* THINGS TO DO *
a. According to the tapas text, what liquid are the deboned fish submerged in overnight in the refrigerator?
b. Reproduce word for word the passage of the tapas text starting with "Now, rinse off" and going on through "not absolutely necessary.".

* TEXT *
You may be surprised at how simple it is to prepare anchovies, sprats, sardines or other small fish to create homemade tapas. In Spain, the most popular variety is Boquerones, (also known as “white anchovies” or Engraulis Encrasicolus). This variety can be found packaged and ready to eat at several specialty shops in San Francisco including The Spanish Table. Preparing local small fish, however, in the traditional manner can be a habit that brings a lifetime of rewards.

First you’ll have to find spme fresh local anchovy, sardine, sprat, herring, or other suitable  small fish. The beauty here is that eating these little fish is not only more sustainable for the oceans, but more healthful for your table. Small non-carnivorous fish are lower on the food chain and thus have accumulated less toxins in their bodies than the bigger fish like Tuna and Salmon. To prepare them as tapas you simply start by making a swift slit along the underside of the belly, discarding the innards, and then removeing the backbone by running your knife under it and lifting it out from the tail-end upwards.

Now, rinse off the deboned fish and leave them overnight in your refrigerator submerged in white wine vinegar. This will clean and bleach the flesh and also soften any remaining bones you may have missed. Changing the vinegar during the night is a nice touch but not absolutely necessary.

The following morning simply pour off the vinegar and place the filets in a shallow bowl submerged in olive oil, sliced garlic and some fresh parsley. They will keep quite well in your refrigerateo for another several days submerged in the oil and when you are ready to serve simply remove them from the oil and top them off with a squeeze of fresh lemon juice, a pinch of (smoked) salt, and a bit of fresh olive oil.


Now they can be presented on the table beside thick wedges of bread or garlic toast and a consortium of accompaniments including heirloom tomato wedges, roasted new potatoes, sheep’s milk cheese, fresh radishes, olives, and pickled onions.

(Records from a data collection)
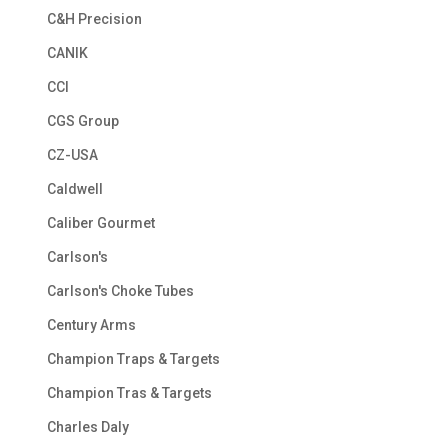
C&H Precision
CANIK
CCI
CGS Group
CZ-USA
Caldwell
Caliber Gourmet
Carlson's
Carlson's Choke Tubes
Century Arms
Champion Traps & Targets
Champion Tras & Targets
Charles Daly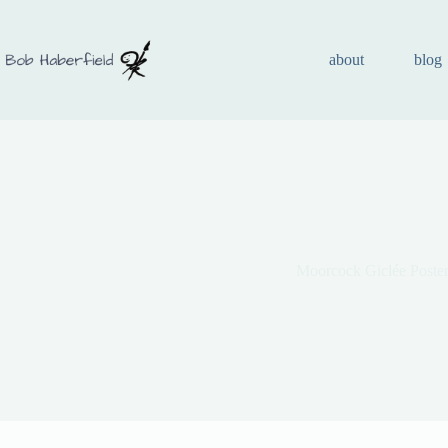
about
blog
Moorcock Giclée Poster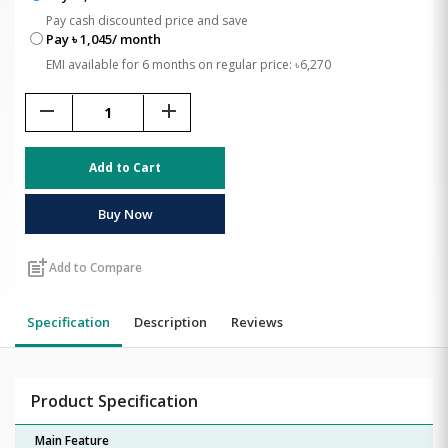
Pay cash discounted price and save
Pay ৳ 1,045/ month
EMI available for 6 months on regular price: ৳6,270
remove
add
Add to Cart
Buy Now
post_add
Add to Compare
Specification
Description
Reviews
Product Specification
Main Feature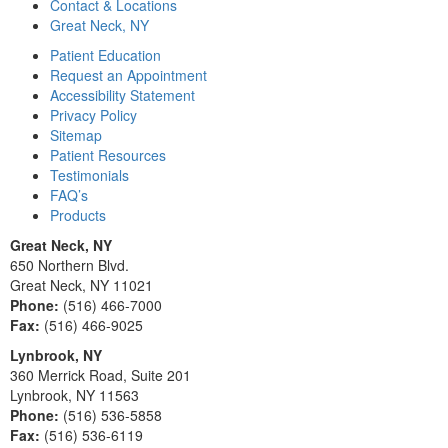
Contact & Locations
Great Neck, NY
Patient Education
Request an Appointment
Accessibility Statement
Privacy Policy
Sitemap
Patient Resources
Testimonials
FAQ’s
Products
Great Neck, NY
650 Northern Blvd.
Great Neck, NY 11021
Phone:
(516) 466-7000
Fax:
(516) 466-9025
Lynbrook, NY
360 Merrick Road, Suite 201
Lynbrook, NY 11563
Phone:
(516) 536-5858
Fax:
(516) 536-6119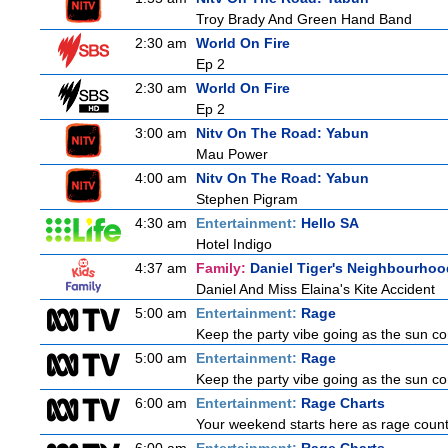
Troy Brady And Green Hand Band
2:30 am
World On Fire
Ep 2
2:30 am
World On Fire
Ep 2
3:00 am
Nitv On The Road: Yabun
Mau Power
4:00 am
Nitv On The Road: Yabun
Stephen Pigram
4:30 am
Entertainment:
Hello SA
Hotel Indigo
4:37 am
Family:
Daniel Tiger's Neighbourhoo
Daniel And Miss Elaina's Kite Accident
5:00 am
Entertainment:
Rage
Keep the party vibe going as the sun c
5:00 am
Entertainment:
Rage
Keep the party vibe going as the sun c
6:00 am
Entertainment:
Rage Charts
Your weekend starts here as rage counts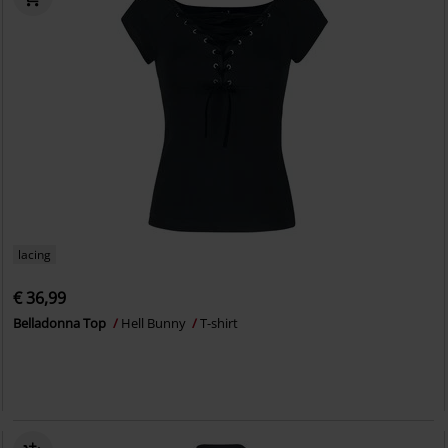
lacing
€ 36,99
Belladonna Top
Hell Bunny
T-shirt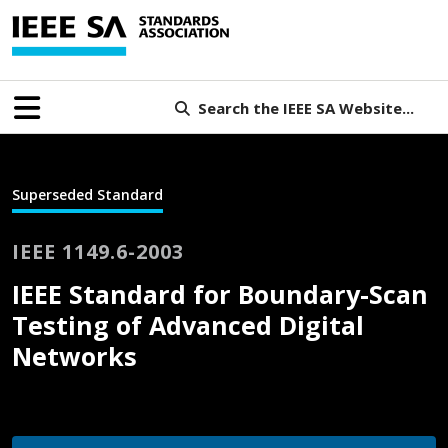
Search the IEEE SA Website...
Superseded Standard
IEEE 1149.6-2003
IEEE Standard for Boundary-Scan
Testing of Advanced Digital
Networks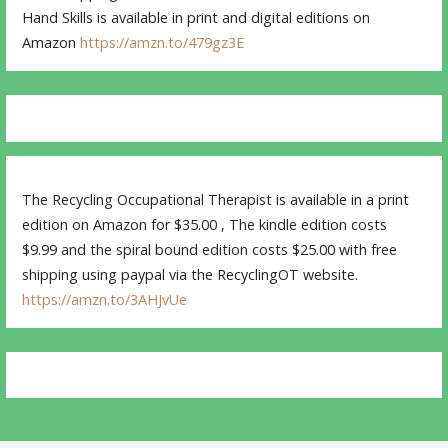
Hand Skills is available in print and digital editions on
Amazon
https://amzn.to/479gz3E
The Recycling Occupational Therapist is available in a print
edition on Amazon for $35.00 , The kindle edition costs
$9.99 and the spiral bound edition costs $25.00 with free
shipping using paypal via the RecyclingOT website.
https://amzn.to/3AHJvUe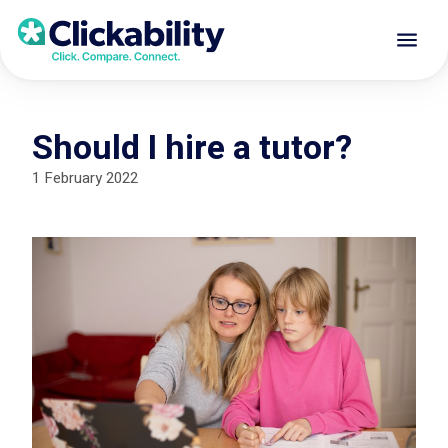
Should I hire a tutor?
1 February 2022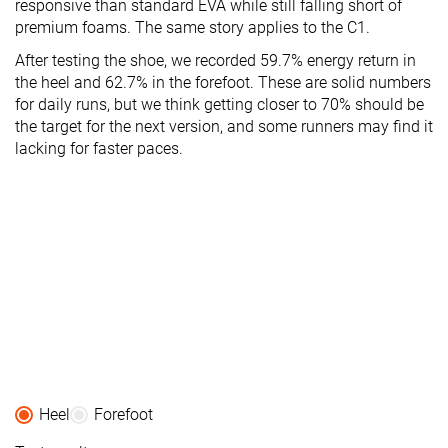
responsive than standard EVA while still falling short of
premium foams. The same story applies to the C1.
After testing the shoe, we recorded 59.7% energy return in
the heel and 62.7% in the forefoot. These are solid numbers
for daily runs, but we think getting closer to 70% should be
the target for the next version, and some runners may find it
lacking for faster paces.
Heel
Forefoot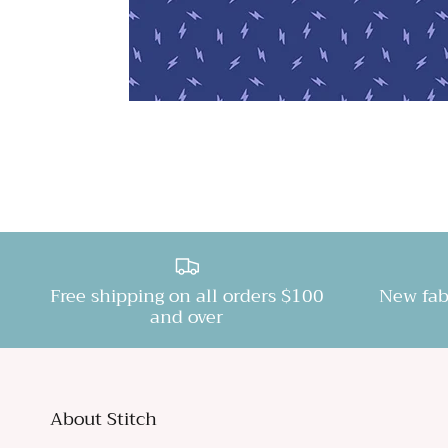
Free shipping on all orders $100
New fab
and over
About Stitch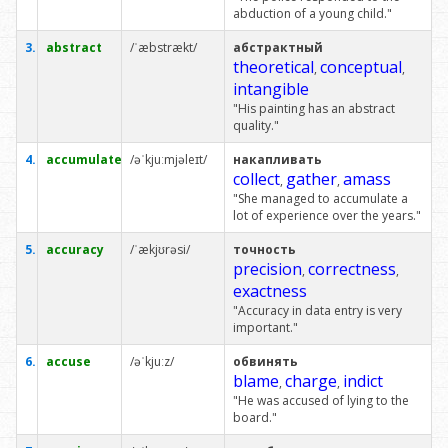
abduction of a young child."
3.
abstract
/ˈæbstrækt/
абстрактный
theoretical
conceptual
,
,
intangible
"His painting has an abstract
quality."
4.
accumulate
/əˈkjuːmjəleɪt/
накапливать
collect
gather
amass
,
,
"She managed to accumulate a
lot of experience over the years."
5.
accuracy
/ˈækjʊrəsi/
точность
precision
correctness
,
,
exactness
"Accuracy in data entry is very
important."
6.
accuse
/əˈkjuːz/
обвинять
blame
charge
indict
,
,
"He was accused of lying to the
board."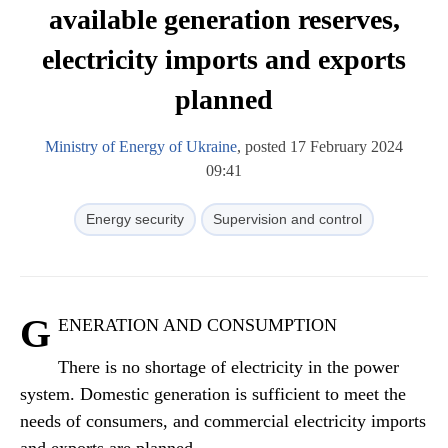
available generation reserves,
electricity imports and exports
planned
Ministry of Energy of Ukraine
, posted 17 February 2024
09:41
Energy security
Supervision and control
G
ENERATION AND CONSUMPTION
There is no shortage of electricity in the power
system. Domestic generation is sufficient to meet the
needs of consumers, and commercial electricity imports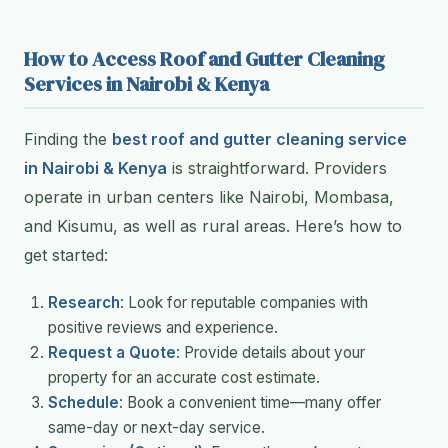
How to Access Roof and Gutter Cleaning
Services in Nairobi & Kenya
Finding the
best roof and gutter cleaning service
in Nairobi & Kenya
is straightforward. Providers
operate in urban centers like Nairobi, Mombasa,
and Kisumu, as well as rural areas. Here’s how to
get started:
Research
: Look for reputable companies with
positive reviews and experience.
Request a Quote
: Provide details about your
property for an accurate cost estimate.
Schedule
: Book a convenient time—many offer
same-day or next-day service.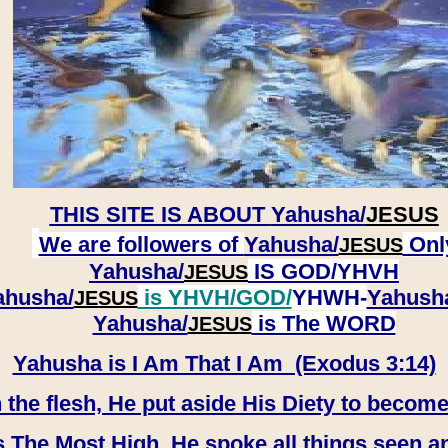
THIS SITE IS ABOUT
Yahusha/
JESUS
We are followers of
Yahusha/
Onl
JESUS
Yahusha/
IS GOD/YHVH
JESUS
ahusha/
is YHVH/GOD/
YHWH-
Yahush
JESUS
​​​​​​​Yahusha/
is The WORD
JESUS
Yahusha is I Am That I Am (Exodus 3:14)
e flesh, He put aside His Diety to become
 The Most High, He spoke all things seen a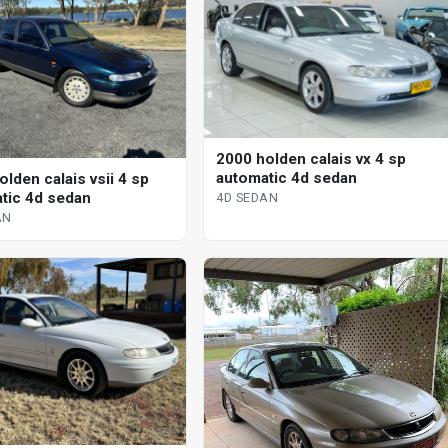
2000 holden calais vx 4 sp
automatic 4d sedan
lden calais vsii 4 sp
tic 4d sedan
4D SEDAN
AN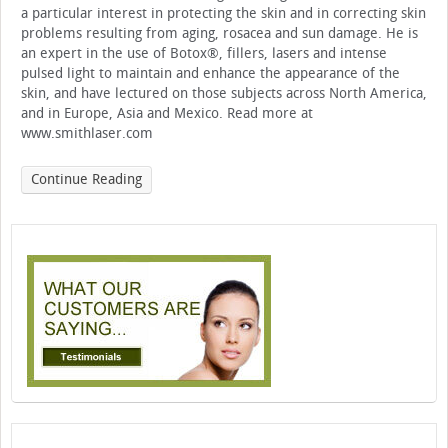
a particular interest in protecting the skin and in correcting skin
problems resulting from aging, rosacea and sun damage. He is
an expert in the use of Botox®, fillers, lasers and intense
pulsed light to maintain and enhance the appearance of the
skin, and have lectured on those subjects across North America,
and in Europe, Asia and Mexico. Read more at
www.smithlaser.com
Continue Reading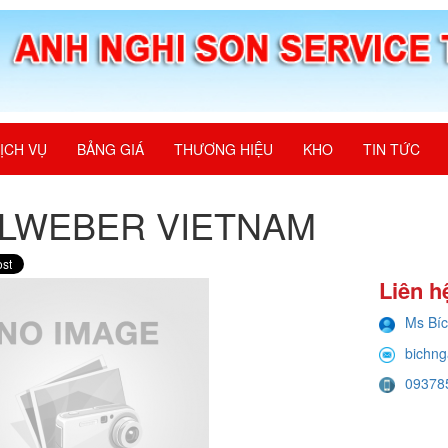
ỊCH VỤ
BẢNG GIÁ
THƯƠNG HIỆU
KHO
TIN TỨC
ALWEBER VIETNAM
Liên h
Ms Bí
bichng
09378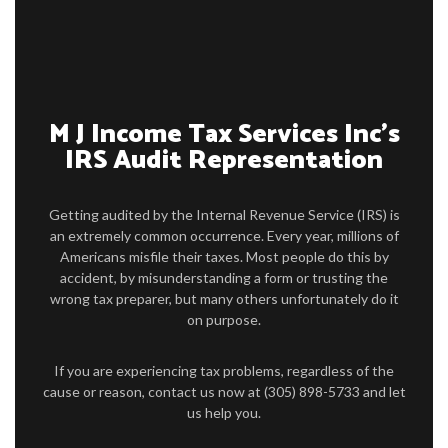
PERSONAL TAX
TAX SERVICES
IMMIGRATION SERVICES
M J Income Tax Services Inc’s
IRS Audit Representation
FAQ
CONTACT US
Getting audited by the Internal Revenue Service (IRS) is
an extremely common occurrence. Every year, millions of
Americans misfile their taxes. Most people do this by
accident, by misunderstanding a form or trusting the
wrong tax preparer, but many others unfortunately do it
on purpose.
If you are experiencing tax problems, regardless of the
cause or reason, contact us now at (305) 898-5733 and let
us help you.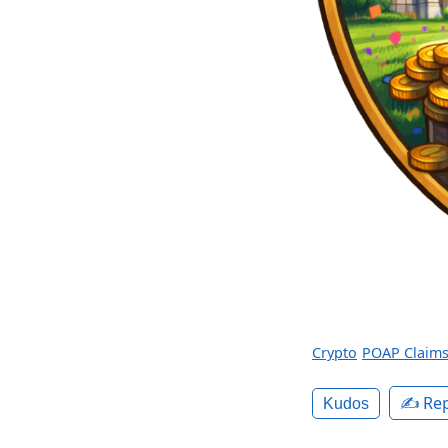
Crypto
POAP Claim
✍️ Rep
Kudos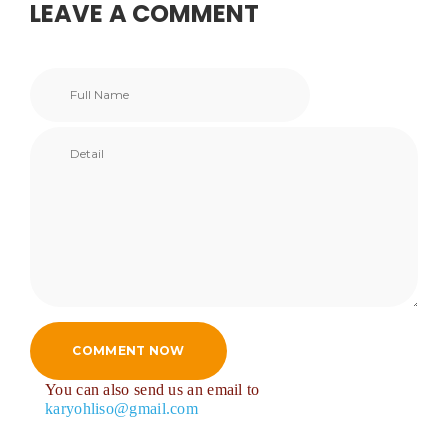
LEAVE A COMMENT
COMMENT NOW
You can also send us an email to
karyohliso@gmail.com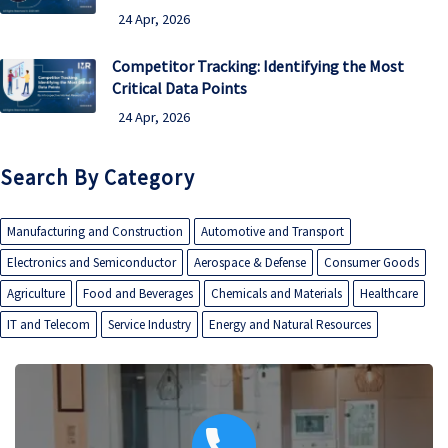
24 Apr, 2026
Competitor Tracking: Identifying the Most
Critical Data Points
24 Apr, 2026
Search By Category
Manufacturing and Construction
Automotive and Transport
Electronics and Semiconductor
Aerospace & Defense
Consumer Goods
Agriculture
Food and Beverages
Chemicals and Materials
Healthcare
IT and Telecom
Service Industry
Energy and Natural Resources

* TASK-BY-TASK SOLUTIONS *
a. White wine vinegar.

b.
Now, rinse off the deboned fish and leave them overnight in your refrigerator submerged in white wine vinegar. This will clean and bleach the flesh and also soften any remaining bones you may have missed. Changing the vinegar during the night is a nice touch but not absolutely necessary.